---------- Records provided

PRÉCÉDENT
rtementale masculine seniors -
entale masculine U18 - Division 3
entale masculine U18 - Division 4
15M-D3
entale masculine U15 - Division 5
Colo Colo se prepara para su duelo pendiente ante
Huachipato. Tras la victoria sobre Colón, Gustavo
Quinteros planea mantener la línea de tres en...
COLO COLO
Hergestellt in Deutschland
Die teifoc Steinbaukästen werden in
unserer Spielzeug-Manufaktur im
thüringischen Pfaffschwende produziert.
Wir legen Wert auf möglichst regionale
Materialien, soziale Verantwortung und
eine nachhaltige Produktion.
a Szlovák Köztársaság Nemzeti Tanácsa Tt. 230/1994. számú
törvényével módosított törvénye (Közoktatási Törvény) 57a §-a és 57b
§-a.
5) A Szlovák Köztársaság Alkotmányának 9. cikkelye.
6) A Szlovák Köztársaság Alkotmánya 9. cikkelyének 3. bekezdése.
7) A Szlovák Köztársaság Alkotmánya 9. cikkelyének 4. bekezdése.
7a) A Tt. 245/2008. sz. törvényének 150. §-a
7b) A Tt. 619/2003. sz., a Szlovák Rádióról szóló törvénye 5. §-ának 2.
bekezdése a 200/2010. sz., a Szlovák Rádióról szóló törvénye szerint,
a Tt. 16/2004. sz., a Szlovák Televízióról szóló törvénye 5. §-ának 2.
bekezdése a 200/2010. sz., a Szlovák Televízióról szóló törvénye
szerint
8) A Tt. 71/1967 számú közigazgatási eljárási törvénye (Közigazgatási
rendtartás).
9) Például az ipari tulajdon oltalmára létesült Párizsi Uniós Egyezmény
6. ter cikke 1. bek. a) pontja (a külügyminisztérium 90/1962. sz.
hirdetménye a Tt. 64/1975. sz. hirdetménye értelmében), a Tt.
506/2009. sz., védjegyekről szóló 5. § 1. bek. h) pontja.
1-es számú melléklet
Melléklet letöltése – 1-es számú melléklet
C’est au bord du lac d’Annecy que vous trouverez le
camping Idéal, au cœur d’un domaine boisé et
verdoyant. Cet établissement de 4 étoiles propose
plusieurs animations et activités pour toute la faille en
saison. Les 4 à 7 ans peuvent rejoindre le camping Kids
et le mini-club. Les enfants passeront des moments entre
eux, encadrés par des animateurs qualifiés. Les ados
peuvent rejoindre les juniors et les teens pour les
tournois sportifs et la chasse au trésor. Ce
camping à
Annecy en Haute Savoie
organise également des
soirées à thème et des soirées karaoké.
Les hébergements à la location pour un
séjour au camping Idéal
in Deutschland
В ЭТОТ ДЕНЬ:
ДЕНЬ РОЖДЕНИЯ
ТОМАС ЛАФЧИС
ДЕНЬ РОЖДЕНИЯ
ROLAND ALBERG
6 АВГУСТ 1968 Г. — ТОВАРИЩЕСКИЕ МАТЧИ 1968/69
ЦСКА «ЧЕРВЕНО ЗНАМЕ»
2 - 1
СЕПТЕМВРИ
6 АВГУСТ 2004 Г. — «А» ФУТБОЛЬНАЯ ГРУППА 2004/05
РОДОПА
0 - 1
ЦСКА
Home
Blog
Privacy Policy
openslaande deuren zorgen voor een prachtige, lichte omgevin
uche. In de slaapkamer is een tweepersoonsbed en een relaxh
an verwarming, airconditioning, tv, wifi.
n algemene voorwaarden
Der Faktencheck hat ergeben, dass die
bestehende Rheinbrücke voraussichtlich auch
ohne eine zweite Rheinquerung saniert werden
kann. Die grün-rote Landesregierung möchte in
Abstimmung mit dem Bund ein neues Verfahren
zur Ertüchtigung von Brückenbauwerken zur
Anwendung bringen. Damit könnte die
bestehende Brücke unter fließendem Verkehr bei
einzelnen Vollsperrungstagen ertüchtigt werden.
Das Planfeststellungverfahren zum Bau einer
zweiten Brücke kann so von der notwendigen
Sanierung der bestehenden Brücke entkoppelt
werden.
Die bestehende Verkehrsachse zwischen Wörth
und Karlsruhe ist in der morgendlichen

--------------------

#### Exercise objective:
Transcribe the items word for word, starting at their first line and ending with the line that contains "Huachipato. Tras la". Include both of those lines.

#### Response for this exercise:
PRÉCÉDENT
rtementale masculine seniors -
entale masculine U18 - Division 3
entale masculine U18 - Division 4
15M-D3
entale masculine U15 - Division 5
Colo Colo se prepara para su duelo pendiente ante
Huachipato. Tras la victoria sobre Colón, Gustavo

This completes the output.